SOURCE TEXT:
-*-*-
Excitations, Emergent Facilitation and Glassy Dynamics in Supercooled Liquids

In supercooled liquids, dynamical facilitation is the phenomenon where motion begets motion nearby [1], leading to spatially heterogeneous dynamics. Such a phenomenon is central to the glassy dynamics of these liquids, where relaxation timescales exhibit super-Arrhenius growth with decreasing temperature. Despite the ubiquity of supercooled liquids, our mechanistic understanding of dynamical facilitation remains incomplete. Here, we present a theory that unveils the microscopic origins of dynamical facilitation. We show that dynamics progress through localized bond-exchange events (excitations), accumulating elastic stresses with which new excitations can interact [2,3]. At low temperatures, these elastic interactions lead to emergent facilitation where prior excitations lead to the creation of new excitations nearby. Employing principles from linear elasticity and Markov processes, we created a theory and model replicating multiple facets of glassy dynamics, including the stretched exponential decay of relaxation functions, super-Arrhenius timescales, 2D finite-size effects, and subdiffusion at intermediate timescales. We also investigate phonon contributions to diffusion and relaxation, demonstrating how their combination with excitation contributions leads to two-step relaxation processes and the ballistic-subdiffusive-diffusive crossover commonly observed in supercooled liquids. These results show that localized excitations and elastic interactions between them play a role in emergent facilitation and glassy dynamics.

[1] Keys at al. Phys. Rev. X 1 021013 (2011)

[2] Hasyim, M.R. and Mandadapu, K.K. 155 (4), 44504 (2021)

[3] Hasyim, M.R. and Mandadapu, K.K. arXiv:2310.06584 (2023)
-*-*-
EXTRACTED INFORMATION:
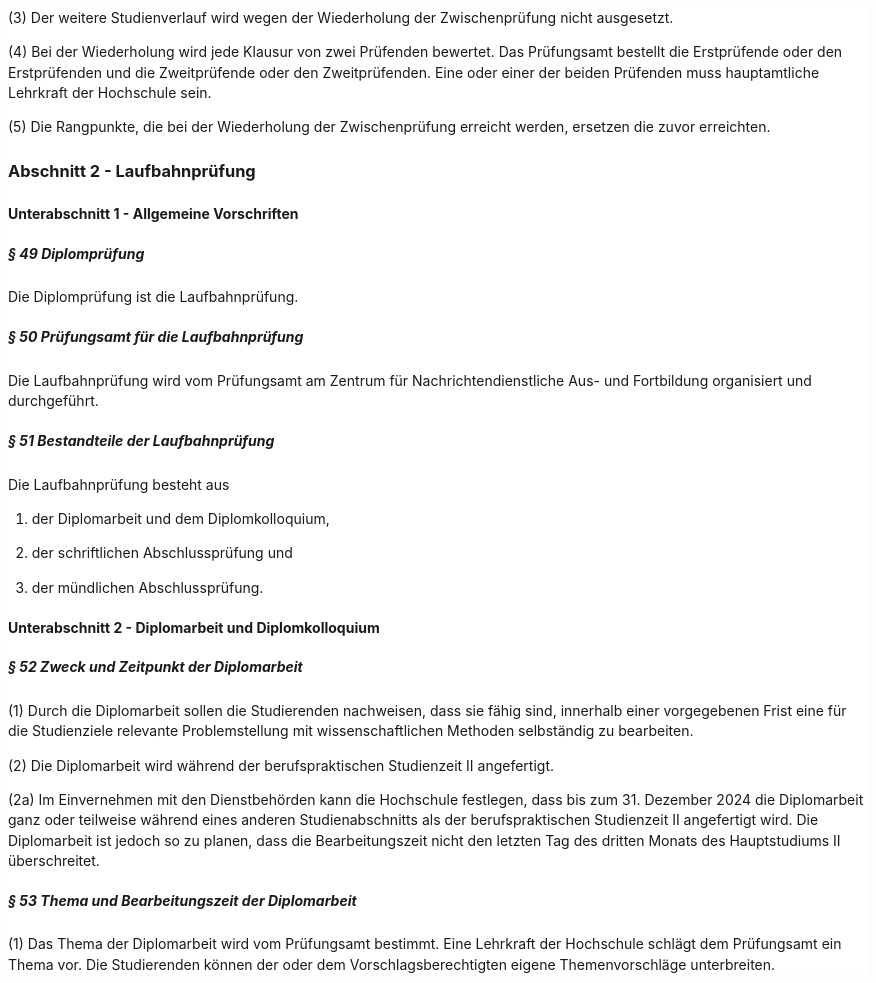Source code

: (3) Der weitere Studienverlauf wird wegen der Wiederholung der Zwischenprüfung nicht ausgesetzt.

(4) Bei der Wiederholung wird jede Klausur von zwei Prüfenden bewertet. Das Prüfungsamt bestellt die Erstprüfende oder den Erstprüfenden und die Zweitprüfende oder den Zweitprüfenden. Eine oder einer der beiden Prüfenden muss hauptamtliche Lehrkraft der Hochschule sein.

(5) Die Rangpunkte, die bei der Wiederholung der Zwischenprüfung erreicht werden, ersetzen die zuvor erreichten.


### Abschnitt 2 - Laufbahnprüfung


#### Unterabschnitt 1 - Allgemeine Vorschriften


##### § 49 Diplomprüfung

Die Diplomprüfung ist die Laufbahnprüfung.


##### § 50 Prüfungsamt für die Laufbahnprüfung

Die Laufbahnprüfung wird vom Prüfungsamt am Zentrum für Nachrichtendienstliche Aus- und Fortbildung organisiert und durchgeführt.


##### § 51 Bestandteile der Laufbahnprüfung

Die Laufbahnprüfung besteht aus

1.  der Diplomarbeit und dem Diplomkolloquium,


2.  der schriftlichen Abschlussprüfung und


3.  der mündlichen Abschlussprüfung.





#### Unterabschnitt 2 - Diplomarbeit und Diplomkolloquium


##### § 52 Zweck und Zeitpunkt der Diplomarbeit

(1) Durch die Diplomarbeit sollen die Studierenden nachweisen, dass sie fähig sind, innerhalb einer vorgegebenen Frist eine für die Studienziele relevante Problemstellung mit wissenschaftlichen Methoden selbständig zu bearbeiten.

(2) Die Diplomarbeit wird während der berufspraktischen Studienzeit II angefertigt.

(2a) Im Einvernehmen mit den Dienstbehörden kann die Hochschule festlegen, dass bis zum 31. Dezember 2024 die Diplomarbeit ganz oder teilweise während eines anderen Studienabschnitts als der berufspraktischen Studienzeit II angefertigt wird. Die Diplomarbeit ist jedoch so zu planen, dass die Bearbeitungszeit nicht den letzten Tag des dritten Monats des Hauptstudiums II überschreitet.


##### § 53 Thema und Bearbeitungszeit der Diplomarbeit

(1) Das Thema der Diplomarbeit wird vom Prüfungsamt bestimmt. Eine Lehrkraft der Hochschule schlägt dem Prüfungsamt ein Thema vor. Die Studierenden können der oder dem Vorschlagsberechtigten eigene Themenvorschläge unterbreiten.
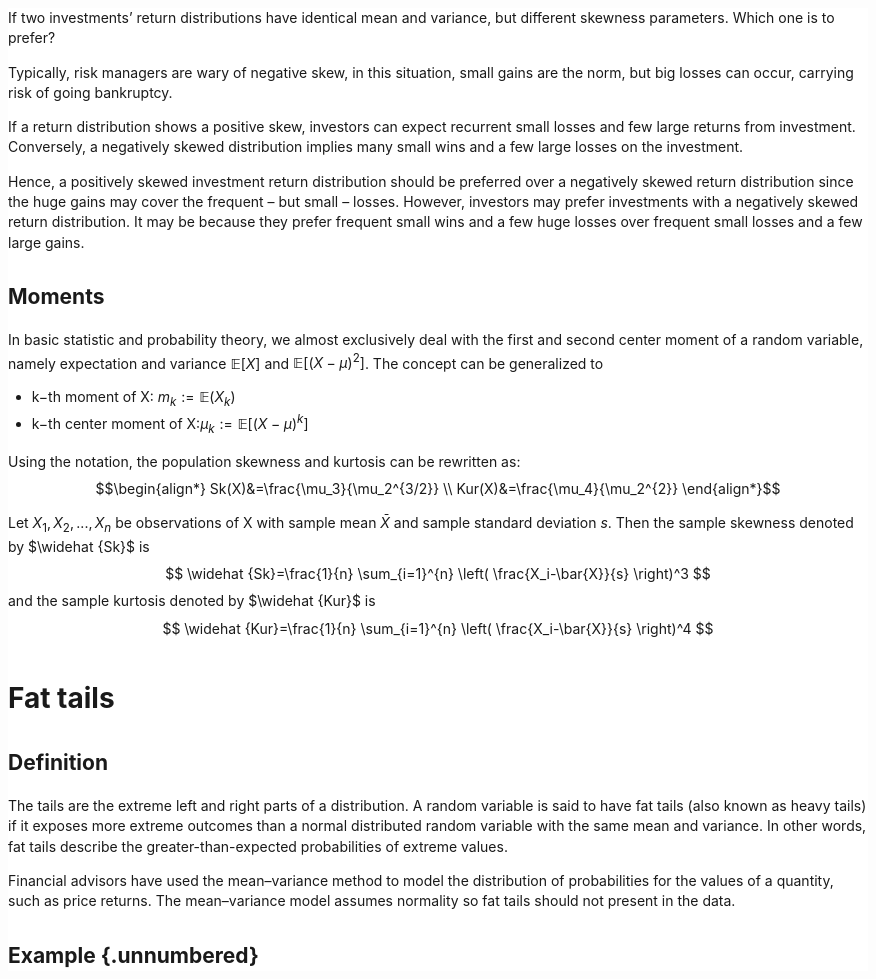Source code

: If two investments’ return distributions have identical mean and variance, but different skewness parameters. Which one is to prefer? 

Typically, risk managers are wary of negative skew, in this situation, small gains are the norm, but big losses can occur, carrying risk of going bankruptcy.  

If a return distribution shows a positive skew, investors can expect recurrent small losses and few large returns from investment. Conversely, a negatively skewed distribution implies many small wins and a few large losses on the investment.  

Hence, a positively skewed investment return distribution should be preferred over a negatively skewed return distribution since the huge gains may cover the frequent – but small – losses. However, investors may prefer investments with a negatively skewed return distribution. It may be because they prefer frequent small wins and a few huge losses over frequent small losses and a few large gains.

## Moments

In basic statistic and probability theory, we almost exclusively deal with the first and second center moment of a random variable, namely expectation and variance $\mathbb{E}[X]$ and $\mathbb{E}[(X-\mu)^2]$. The concept can be generalized to

* k−th moment of X: $m_k :=\mathbb{E}(X_k)$
* k−th center moment of X:$\mu_k :=\mathbb{E}[(X−\mu)^k]$

Using the notation, the population skewness and kurtosis can be rewritten as:
$$\begin{align*} 
Sk(X)&=\frac{\mu_3}{\mu_2^{3/2}}  \\ 
Kur(X)&=\frac{\mu_4}{\mu_2^{2}}
\end{align*}$$

Let $X_1, X_2, ..., X_n$ be observations of X with sample mean $\bar{X}$ and sample standard deviation $s$. 
Then the sample skewness denoted by $\widehat {Sk}$ is
$$ \widehat {Sk}=\frac{1}{n} \sum_{i=1}^{n} \left( \frac{X_i-\bar{X}}{s} \right)^3 $$
and the sample kurtosis denoted by $\widehat {Kur}$ is
$$ \widehat {Kur}=\frac{1}{n} \sum_{i=1}^{n} \left( \frac{X_i-\bar{X}}{s} \right)^4 $$

# Fat tails 

## Definition

The tails are the extreme left and right parts of a distribution. A random variable is said to have fat tails (also known as heavy tails) if it exposes more extreme outcomes than a normal distributed random variable with the same mean and variance. In other words, fat tails describe the greater-than-expected probabilities of extreme values. 

Financial advisors have used the mean–variance method to model the distribution of probabilities for the values of a quantity, such as price returns. The mean–variance model assumes normality so fat tails should not present in the data.

## Example {.unnumbered}
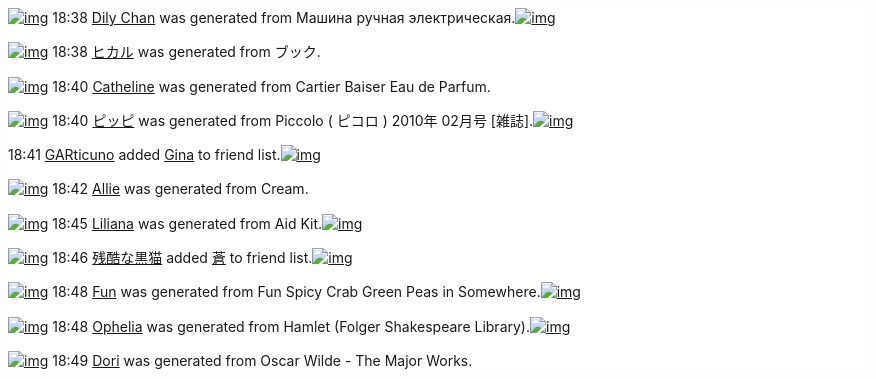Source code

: [![img](http://kacdn01.appspot.com/5195121574281216/fcd6.png)](http://www.barcodekanojo.com/kanojo/2588208/Dily%20Chan) 18:38 [Dily Chan](http://www.barcodekanojo.com/kanojo/2588208/Dily%20Chan) was generated from Машина ручная электрическая.[![img](http://kacdn02.appspot.com/5138118768328704/c80c.jpg)](http://www.barcodekanojo.com/product_images/barcode/5065521/1382953102/%D0%9C%D0%B0%D1%88%D0%B8%D0%BD%D0%B0%20%D1%80%D1%83%D1%87%D0%BD%D0%B0%D1%8F%20%D1%8D%D0%BB%D0%B5%D0%BA%D1%82%D1%80%D0%B8%D1%87%D0%B5%D1%81%D0%BA%D0%B0%D1%8F.jpg)

[![img](http://kacdn02.appspot.com/5597664162873344/863ca.png)](http://www.barcodekanojo.com/kanojo/2588209/%E3%83%92%E3%82%AB%E3%83%AB) 18:38 [ヒカル](http://www.barcodekanojo.com/kanojo/2588209/%E3%83%92%E3%82%AB%E3%83%AB) was generated from ブック.

[![img](http://kacdn05.appspot.com/5243500085903360/6ba7.png)](http://www.barcodekanojo.com/kanojo/2588210/Catheline) 18:40 [Catheline](http://www.barcodekanojo.com/kanojo/2588210/Catheline) was generated from Cartier Baiser Eau de Parfum.

[![img](http://kacdn03.appspot.com/6146664062517248/5a0b.png)](http://www.barcodekanojo.com/kanojo/2588211/%E3%83%94%E3%83%83%E3%83%94) 18:40 [ピッピ](http://www.barcodekanojo.com/kanojo/2588211/%E3%83%94%E3%83%83%E3%83%94) was generated from Piccolo ( ピコロ ) 2010年 02月号 [雑誌].[![img](http://kacdn05.appspot.com/5792568705024000/b70e1.jpg)](http://www.barcodekanojo.com/product_images/barcode/5065524/1382953197/Piccolo%20%28%20%E3%83%94%E3%82%B3%E3%83%AD%20%29%202010%E5%B9%B4%2002%E6%9C%88%E5%8F%B7%20%5B%E9%9B%91%E8%AA%8C%5D.jpg)

18:41 [GARticuno](http://www.barcodekanojo.com/user/413130/GARticuno) added [Gina](http://www.barcodekanojo.com/kanojo/1567261/Gina) to friend list.[![img](http://kacdn04.appspot.com/4659952006201344/caac.png)](http://www.barcodekanojo.com/kanojo/1567261/Gina)

[![img](http://kacdn03.appspot.com/5681303819124736/a051.png)](http://www.barcodekanojo.com/kanojo/2588212/Allie) 18:42 [Allie](http://www.barcodekanojo.com/kanojo/2588212/Allie) was generated from Cream.

[![img](http://kacdn03.appspot.com/4552952828133376/76289.png)](http://www.barcodekanojo.com/kanojo/2588213/Liliana) 18:45 [Liliana](http://www.barcodekanojo.com/kanojo/2588213/Liliana) was generated from Aid Kit.[![img](http://kacdn01.appspot.com/5317889993211904/f4e2.jpg)](http://www.barcodekanojo.com/product_images/barcode/5065527/1382953465/Aid%20Kit.jpg)

[![img](http://img850.imageshack.us/img850/7252/6p5d.jpg)](http://www.barcodekanojo.com/user/315707/%E6%AE%8B%E9%85%B7%E3%81%AA%E9%BB%92%E7%8C%AB) 18:46 [残酷な黒猫](http://www.barcodekanojo.com/user/315707/%E6%AE%8B%E9%85%B7%E3%81%AA%E9%BB%92%E7%8C%AB) added [蒼](http://www.barcodekanojo.com/kanojo/241118/%E8%92%BC) to friend list.[![img](http://kacdn04.appspot.com/4995560213839872/140c.png)](http://www.barcodekanojo.com/kanojo/241118/%E8%92%BC)

[![img](http://kacdn03.appspot.com/5484938988093440/c43b.png)](http://www.barcodekanojo.com/kanojo/2588214/Fun) 18:48 [Fun](http://www.barcodekanojo.com/kanojo/2588214/Fun) was generated from Fun Spicy Crab Green Peas in Somewhere.[![img](http://kacdn05.appspot.com/5812506211647488/c17e.jpg)](http://www.barcodekanojo.com/product_images/barcode/5065529/1382953644/Fun%20Spicy%20Crab%20Green%20Peas.jpg)

[![img](http://kacdn04.appspot.com/4730493085941760/b56a.png)](http://www.barcodekanojo.com/kanojo/2588215/Ophelia) 18:48 [Ophelia](http://www.barcodekanojo.com/kanojo/2588215/Ophelia) was generated from Hamlet (Folger Shakespeare Library).[![img](http://kacdn03.appspot.com/6184188252258304/ca01.jpg)](http://www.barcodekanojo.com/product_images/barcode/5065530/1382953649/Hamlet%20%28Folger%20Shakespeare%20Library%29.jpg)

[![img](http://kacdn02.appspot.com/4832644051238912/a14a1.png)](http://www.barcodekanojo.com/kanojo/2588216/Dori) 18:49 [Dori](http://www.barcodekanojo.com/kanojo/2588216/Dori) was generated from Oscar Wilde - The Major Works.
-*-*-
TASK ITEM A:
Answer these from the abstract on supercooled liquids:
(i) What name does it give to localized bond-exchange events?
(ii) What kind of growth do relaxation timescales show as temperature decreases?
(iii) Which two sets of principles were used to build the theory and model?
TASK ITEM B: Reproduce word for word the part of the abstract on supercooled liquids that opens with the words containing "[1] Keys at" and closes with "K.K. arXiv:2310.06584 (2023)".

SOLUTION A:
(i) Excitations
(ii) Super-Arrhenius growth
(iii) Linear elasticity and Markov processes

SOLUTION B:
[1] Keys at al. Phys. Rev. X 1 021013 (2011)

[2] Hasyim, M.R. and Mandadapu, K.K. 155 (4), 44504 (2021)

[3] Hasyim, M.R. and Mandadapu, K.K. arXiv:2310.06584 (2023)